▶ [TASK TO COMPLETE]:
Pictures stay out of the answer, but every line of the material must be restated exactly.

▶ [RECORDED INFORMATION]:

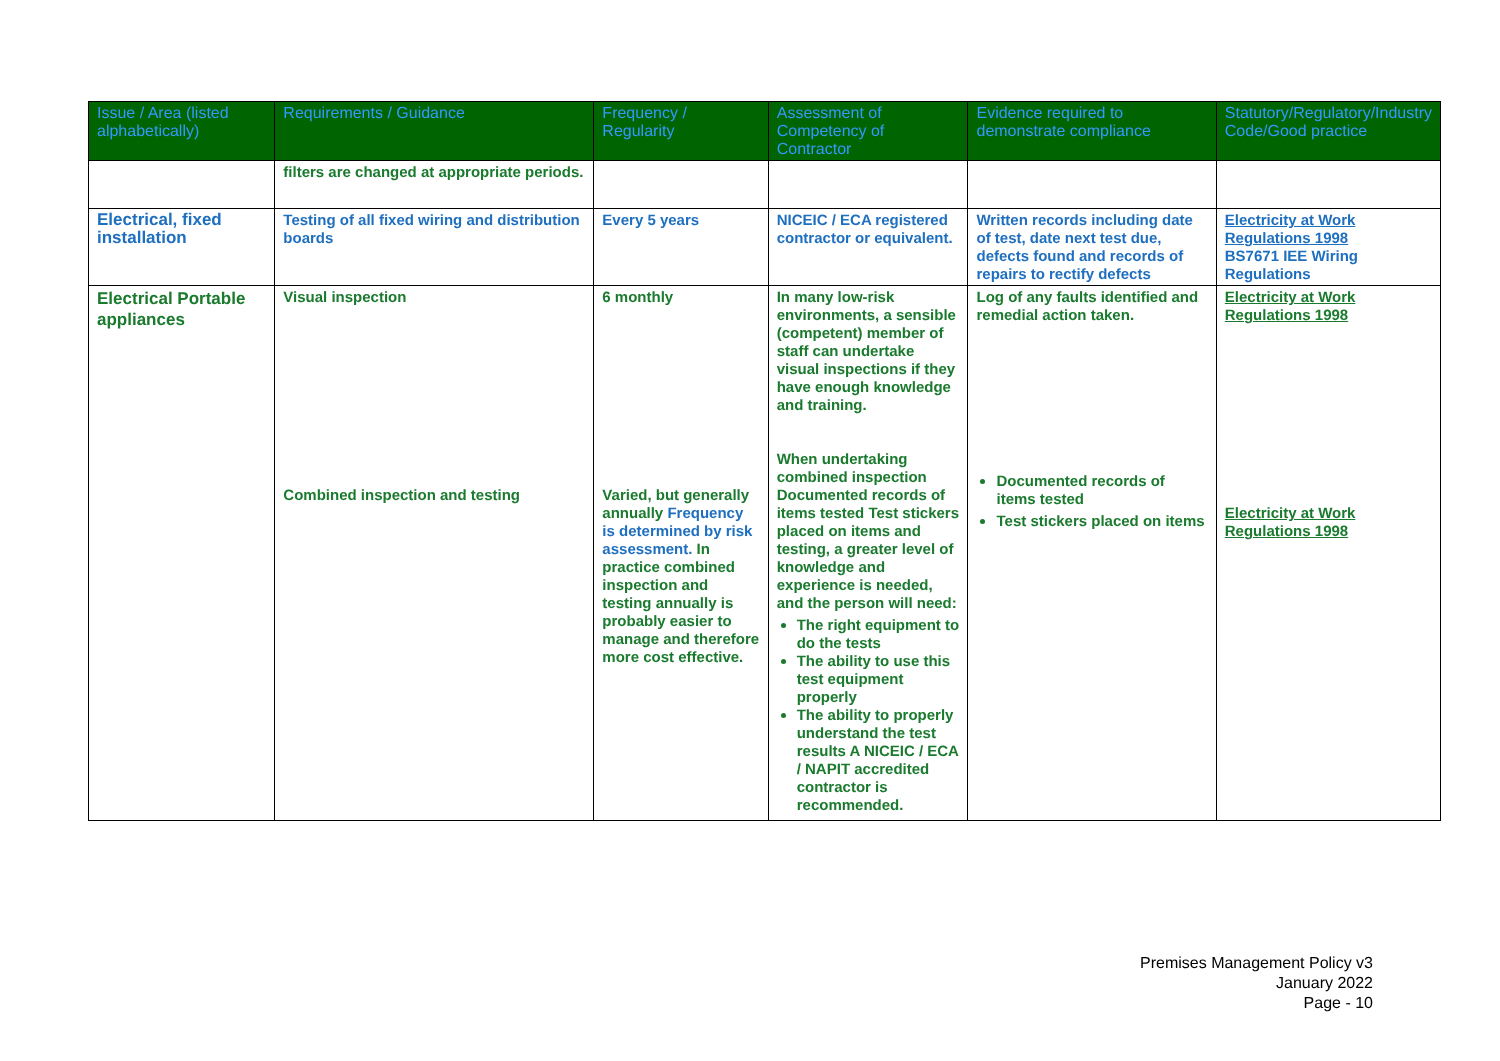| Issue / Area (listed alphabetically) | Requirements / Guidance | Frequency / Regularity | Assessment of Competency of Contractor | Evidence required to demonstrate compliance | Statutory/Regulatory/Industry Code/Good practice |
| --- | --- | --- | --- | --- | --- |
| | filters are changed at appropriate periods. | | | | |
| Electrical, fixed installation | Testing of all fixed wiring and distribution boards | Every 5 years | NICEIC / ECA registered contractor or equivalent. | Written records including date of test, date next test due, defects found and records of repairs to rectify defects | Electricity at Work Regulations 1998 BS7671 IEE Wiring Regulations |
| Electrical Portable appliances | Visual inspection Combined inspection and testing | 6 monthly Varied, but generally annually Frequency is determined by risk assessment. In practice combined inspection and testing annually is probably easier to manage and therefore more cost effective. | In many low-risk environments, a sensible (competent) member of staff can undertake visual inspections if they have enough knowledge and training. When undertaking combined inspection Documented records of items tested Test stickers placed on items and testing, a greater level of knowledge and experience is needed, and the person will need: The right equipment to do the tests The ability to use this test equipment properly The ability to properly understand the test results A NICEIC / ECA / NAPIT accredited contractor is recommended. | Log of any faults identified and remedial action taken. Documented records of items tested Test stickers placed on items | Electricity at Work Regulations 1998 Electricity at Work Regulations 1998 |
Premises Management Policy v3
January 2022
Page - 10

▶ [OUTPUT]:
| Issue / Area (listed alphabetically) | Requirements / Guidance | Frequency / Regularity | Assessment of Competency of Contractor | Evidence required to demonstrate compliance | Statutory/Regulatory/Industry Code/Good practice |
| --- | --- | --- | --- | --- | --- |
| | filters are changed at appropriate periods. | | | | |
| Electrical, fixed installation | Testing of all fixed wiring and distribution boards | Every 5 years | NICEIC / ECA registered contractor or equivalent. | Written records including date of test, date next test due, defects found and records of repairs to rectify defects | Electricity at Work Regulations 1998 BS7671 IEE Wiring Regulations |
| Electrical Portable appliances | Visual inspection Combined inspection and testing | 6 monthly Varied, but generally annually Frequency is determined by risk assessment. In practice combined inspection and testing annually is probably easier to manage and therefore more cost effective. | In many low-risk environments, a sensible (competent) member of staff can undertake visual inspections if they have enough knowledge and training. When undertaking combined inspection Documented records of items tested Test stickers placed on items and testing, a greater level of knowledge and experience is needed, and the person will need: The right equipment to do the tests The ability to use this test equipment properly The ability to properly understand the test results A NICEIC / ECA / NAPIT accredited contractor is recommended. | Log of any faults identified and remedial action taken. Documented records of items tested Test stickers placed on items | Electricity at Work Regulations 1998 Electricity at Work Regulations 1998 |
Premises Management Policy v3
January 2022
Page - 10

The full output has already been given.